[Electronics source listings]
◇ ◇ ◇ ◇ ◇
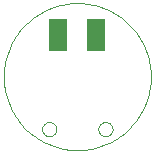
<source format=gtp>
G75*
%MOIN*%
%OFA0B0*%
%FSLAX24Y24*%
%IPPOS*%
%LPD*%
%AMOC8*
5,1,8,0,0,1.08239X$1,22.5*
%
%ADD10C,0.0000*%
%ADD11C,0.0010*%
%ADD12R,0.0600X0.1102*%
D10*
X001396Y001875D02*
X001398Y001905D01*
X001404Y001935D01*
X001413Y001964D01*
X001426Y001991D01*
X001443Y002016D01*
X001462Y002039D01*
X001485Y002060D01*
X001510Y002077D01*
X001536Y002091D01*
X001565Y002101D01*
X001594Y002108D01*
X001624Y002111D01*
X001655Y002110D01*
X001685Y002105D01*
X001714Y002096D01*
X001741Y002084D01*
X001767Y002069D01*
X001791Y002050D01*
X001812Y002028D01*
X001830Y002004D01*
X001845Y001977D01*
X001856Y001949D01*
X001864Y001920D01*
X001868Y001890D01*
X001868Y001860D01*
X001864Y001830D01*
X001856Y001801D01*
X001845Y001773D01*
X001830Y001746D01*
X001812Y001722D01*
X001791Y001700D01*
X001767Y001681D01*
X001741Y001666D01*
X001714Y001654D01*
X001685Y001645D01*
X001655Y001640D01*
X001624Y001639D01*
X001594Y001642D01*
X001565Y001649D01*
X001536Y001659D01*
X001510Y001673D01*
X001485Y001690D01*
X001462Y001711D01*
X001443Y001734D01*
X001426Y001759D01*
X001413Y001786D01*
X001404Y001815D01*
X001398Y001845D01*
X001396Y001875D01*
X003271Y001875D02*
X003273Y001905D01*
X003279Y001935D01*
X003288Y001964D01*
X003301Y001991D01*
X003318Y002016D01*
X003337Y002039D01*
X003360Y002060D01*
X003385Y002077D01*
X003411Y002091D01*
X003440Y002101D01*
X003469Y002108D01*
X003499Y002111D01*
X003530Y002110D01*
X003560Y002105D01*
X003589Y002096D01*
X003616Y002084D01*
X003642Y002069D01*
X003666Y002050D01*
X003687Y002028D01*
X003705Y002004D01*
X003720Y001977D01*
X003731Y001949D01*
X003739Y001920D01*
X003743Y001890D01*
X003743Y001860D01*
X003739Y001830D01*
X003731Y001801D01*
X003720Y001773D01*
X003705Y001746D01*
X003687Y001722D01*
X003666Y001700D01*
X003642Y001681D01*
X003616Y001666D01*
X003589Y001654D01*
X003560Y001645D01*
X003530Y001640D01*
X003499Y001639D01*
X003469Y001642D01*
X003440Y001649D01*
X003411Y001659D01*
X003385Y001673D01*
X003360Y001690D01*
X003337Y001711D01*
X003318Y001734D01*
X003301Y001759D01*
X003288Y001786D01*
X003279Y001815D01*
X003273Y001845D01*
X003271Y001875D01*
D11*
X000119Y003625D02*
X000121Y003724D01*
X000127Y003822D01*
X000137Y003920D01*
X000151Y004018D01*
X000169Y004115D01*
X000190Y004211D01*
X000216Y004307D01*
X000245Y004401D01*
X000278Y004494D01*
X000315Y004585D01*
X000356Y004675D01*
X000400Y004764D01*
X000447Y004850D01*
X000498Y004934D01*
X000553Y005017D01*
X000610Y005097D01*
X000671Y005174D01*
X000735Y005250D01*
X000802Y005322D01*
X000872Y005392D01*
X000944Y005459D01*
X001020Y005523D01*
X001097Y005584D01*
X001177Y005641D01*
X001260Y005696D01*
X001344Y005747D01*
X001430Y005794D01*
X001519Y005838D01*
X001609Y005879D01*
X001700Y005916D01*
X001793Y005949D01*
X001887Y005978D01*
X001983Y006004D01*
X002079Y006025D01*
X002176Y006043D01*
X002274Y006057D01*
X002372Y006067D01*
X002470Y006073D01*
X002569Y006075D01*
X002668Y006073D01*
X002766Y006067D01*
X002864Y006057D01*
X002962Y006043D01*
X003059Y006025D01*
X003155Y006004D01*
X003251Y005978D01*
X003345Y005949D01*
X003438Y005916D01*
X003529Y005879D01*
X003619Y005838D01*
X003708Y005794D01*
X003794Y005747D01*
X003878Y005696D01*
X003961Y005641D01*
X004041Y005584D01*
X004118Y005523D01*
X004194Y005459D01*
X004266Y005392D01*
X004336Y005322D01*
X004403Y005250D01*
X004467Y005174D01*
X004528Y005097D01*
X004585Y005017D01*
X004640Y004934D01*
X004691Y004850D01*
X004738Y004764D01*
X004782Y004675D01*
X004823Y004585D01*
X004860Y004494D01*
X004893Y004401D01*
X004922Y004307D01*
X004948Y004211D01*
X004969Y004115D01*
X004987Y004018D01*
X005001Y003920D01*
X005011Y003822D01*
X005017Y003724D01*
X005019Y003625D01*
X005017Y003526D01*
X005011Y003428D01*
X005001Y003330D01*
X004987Y003232D01*
X004969Y003135D01*
X004948Y003039D01*
X004922Y002943D01*
X004893Y002849D01*
X004860Y002756D01*
X004823Y002665D01*
X004782Y002575D01*
X004738Y002486D01*
X004691Y002400D01*
X004640Y002316D01*
X004585Y002233D01*
X004528Y002153D01*
X004467Y002076D01*
X004403Y002000D01*
X004336Y001928D01*
X004266Y001858D01*
X004194Y001791D01*
X004118Y001727D01*
X004041Y001666D01*
X003961Y001609D01*
X003878Y001554D01*
X003794Y001503D01*
X003708Y001456D01*
X003619Y001412D01*
X003529Y001371D01*
X003438Y001334D01*
X003345Y001301D01*
X003251Y001272D01*
X003155Y001246D01*
X003059Y001225D01*
X002962Y001207D01*
X002864Y001193D01*
X002766Y001183D01*
X002668Y001177D01*
X002569Y001175D01*
X002470Y001177D01*
X002372Y001183D01*
X002274Y001193D01*
X002176Y001207D01*
X002079Y001225D01*
X001983Y001246D01*
X001887Y001272D01*
X001793Y001301D01*
X001700Y001334D01*
X001609Y001371D01*
X001519Y001412D01*
X001430Y001456D01*
X001344Y001503D01*
X001260Y001554D01*
X001177Y001609D01*
X001097Y001666D01*
X001020Y001727D01*
X000944Y001791D01*
X000872Y001858D01*
X000802Y001928D01*
X000735Y002000D01*
X000671Y002076D01*
X000610Y002153D01*
X000553Y002233D01*
X000498Y002316D01*
X000447Y002400D01*
X000400Y002486D01*
X000356Y002575D01*
X000315Y002665D01*
X000278Y002756D01*
X000245Y002849D01*
X000216Y002943D01*
X000190Y003039D01*
X000169Y003135D01*
X000151Y003232D01*
X000137Y003330D01*
X000127Y003428D01*
X000121Y003526D01*
X000119Y003625D01*
D12*
X001939Y005000D03*
X003199Y005000D03*
M02*

</source>
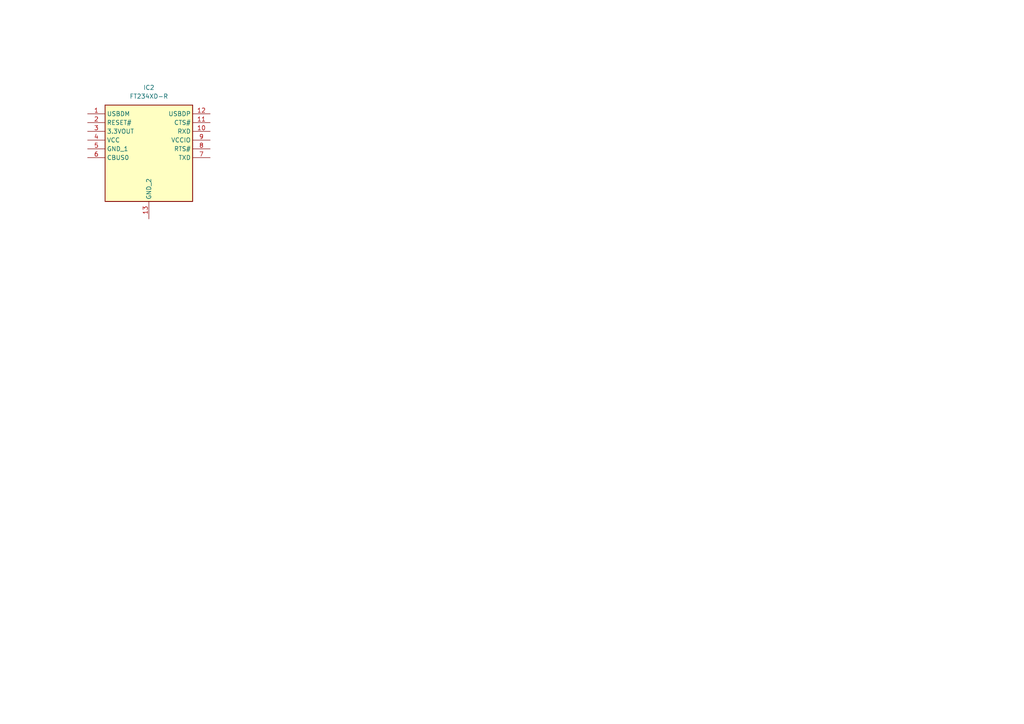
<source format=kicad_sch>
(kicad_sch
	(version 20231120)
	(generator "eeschema")
	(generator_version "8.0")
	(uuid "aa74cb38-1e9b-46ed-bbe8-8f98eb3bd0e9")
	(paper "A4")
	
	(symbol
		(lib_id "SamacSys_Parts:FT234XD-R")
		(at 25.4 33.02 0)
		(unit 1)
		(exclude_from_sim no)
		(in_bom yes)
		(on_board yes)
		(dnp no)
		(fields_autoplaced yes)
		(uuid "02166f62-24ba-4fd8-9c39-1c084fb8c711")
		(property "Reference" "IC2"
			(at 43.18 25.4 0)
			(effects
				(font
					(size 1.27 1.27)
				)
			)
		)
		(property "Value" "FT234XD-R"
			(at 43.18 27.94 0)
			(effects
				(font
					(size 1.27 1.27)
				)
			)
		)
		(property "Footprint" "SON45P300X300X75-13N-D"
			(at 57.15 127.94 0)
			(effects
				(font
					(size 1.27 1.27)
				)
				(justify left top)
				(hide yes)
			)
		)
		(property "Datasheet" "https://componentsearchengine.com/Datasheets/2/FT234XD-R.pdf"
			(at 57.15 227.94 0)
			(effects
				(font
					(size 1.27 1.27)
				)
				(justify left top)
				(hide yes)
			)
		)
		(property "Description" "USB/UART IC, w/USB Charge Detection FTDI Chip FT234XD-R, USB Controller, 3MBd, USB 1.1, USB 2.0, 5 V, 12-Pin DFN"
			(at 25.4 33.02 0)
			(effects
				(font
					(size 1.27 1.27)
				)
				(hide yes)
			)
		)
		(property "Height" "0.75"
			(at 57.15 427.94 0)
			(effects
				(font
					(size 1.27 1.27)
				)
				(justify left top)
				(hide yes)
			)
		)
		(property "Mouser Part Number" "895-FT234XD-R"
			(at 57.15 527.94 0)
			(effects
				(font
					(size 1.27 1.27)
				)
				(justify left top)
				(hide yes)
			)
		)
		(property "Mouser Price/Stock" "https://www.mouser.co.uk/ProductDetail/FTDI/FT234XD-R?qs=NVftvxkm2tjipk322Ah1HQ%3D%3D"
			(at 57.15 627.94 0)
			(effects
				(font
					(size 1.27 1.27)
				)
				(justify left top)
				(hide yes)
			)
		)
		(property "Manufacturer_Name" "FTDI Chip"
			(at 57.15 727.94 0)
			(effects
				(font
					(size 1.27 1.27)
				)
				(justify left top)
				(hide yes)
			)
		)
		(property "Manufacturer_Part_Number" "FT234XD-R"
			(at 57.15 827.94 0)
			(effects
				(font
					(size 1.27 1.27)
				)
				(justify left top)
				(hide yes)
			)
		)
		(pin "12"
			(uuid "7253c708-c835-4303-b6b7-6ff7556068de")
		)
		(pin "4"
			(uuid "c181557e-9db8-4d55-a4e6-bf12e442ac8c")
		)
		(pin "3"
			(uuid "487ca5e2-6338-450a-b499-fde9d71dfb80")
		)
		(pin "11"
			(uuid "63454395-d914-4ad5-a053-4d89140f6a40")
		)
		(pin "10"
			(uuid "d91fb1fd-383f-4e5c-9669-f74d8a162e63")
		)
		(pin "7"
			(uuid "ab479cb4-fbe2-435d-9c4b-be4937c3ebbb")
		)
		(pin "5"
			(uuid "1ed5aaa3-869b-4c44-8364-de60aa832467")
		)
		(pin "9"
			(uuid "1b07b32e-4ec5-4812-87af-2d79ab70c49d")
		)
		(pin "13"
			(uuid "7576d9ff-97a9-471e-b370-806c75ea3664")
		)
		(pin "1"
			(uuid "082c6dcd-a699-48f9-985e-952a62978c01")
		)
		(pin "6"
			(uuid "9614049b-8d4d-44cf-b198-1943be3a2873")
		)
		(pin "8"
			(uuid "1bd7877a-fcae-43e4-be1d-419fa2542c76")
		)
		(pin "2"
			(uuid "0cbe9888-d60f-41ce-8549-f67123213ef4")
		)
		(instances
			(project ""
				(path "/9ba02813-5189-4482-9c9e-35a29bc7aded/9be90c78-f273-4c93-824d-2319a625d659"
					(reference "IC2")
					(unit 1)
				)
			)
		)
	)
)

</source>
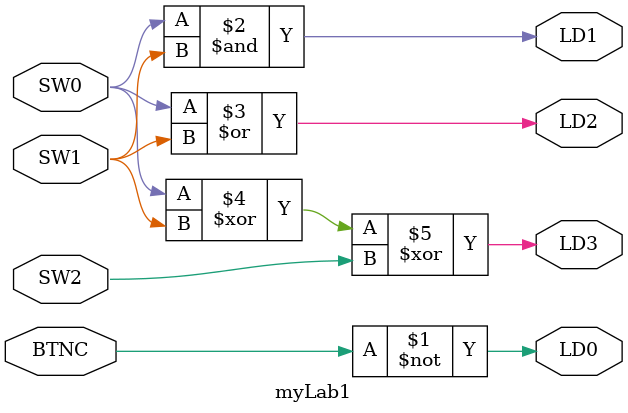
<source format=v>
`timescale 1ns / 1ps


module myLab1(
    input BTNC,
    input SW0,
    input SW1,
    input SW2,
    
    output LD0,
    output LD1,
    output LD2,
    output LD3
    );
    // AND, | for OR, ~ for NOT and ^ for XOR
    assign LD0 = ~BTNC;
    assign LD1 = SW0 & SW1;
    assign LD2 = SW0 | SW1;
    assign LD3 = SW0 ^ SW1 ^ SW2;
    
endmodule

</source>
◇ ◇ ◇ ◇ ◇
• _Task instructions_: Using the data above, extract exactly the lines from the one that holds "X003616Y002084D01*" to the one that holds "X000137Y003920D01*", both ends included, and no others.

• _Finished task_:
X003616Y002084D01*
X003642Y002069D01*
X003666Y002050D01*
X003687Y002028D01*
X003705Y002004D01*
X003720Y001977D01*
X003731Y001949D01*
X003739Y001920D01*
X003743Y001890D01*
X003743Y001860D01*
X003739Y001830D01*
X003731Y001801D01*
X003720Y001773D01*
X003705Y001746D01*
X003687Y001722D01*
X003666Y001700D01*
X003642Y001681D01*
X003616Y001666D01*
X003589Y001654D01*
X003560Y001645D01*
X003530Y001640D01*
X003499Y001639D01*
X003469Y001642D01*
X003440Y001649D01*
X003411Y001659D01*
X003385Y001673D01*
X003360Y001690D01*
X003337Y001711D01*
X003318Y001734D01*
X003301Y001759D01*
X003288Y001786D01*
X003279Y001815D01*
X003273Y001845D01*
X003271Y001875D01*
D11*
X000119Y003625D02*
X000121Y003724D01*
X000127Y003822D01*
X000137Y003920D01*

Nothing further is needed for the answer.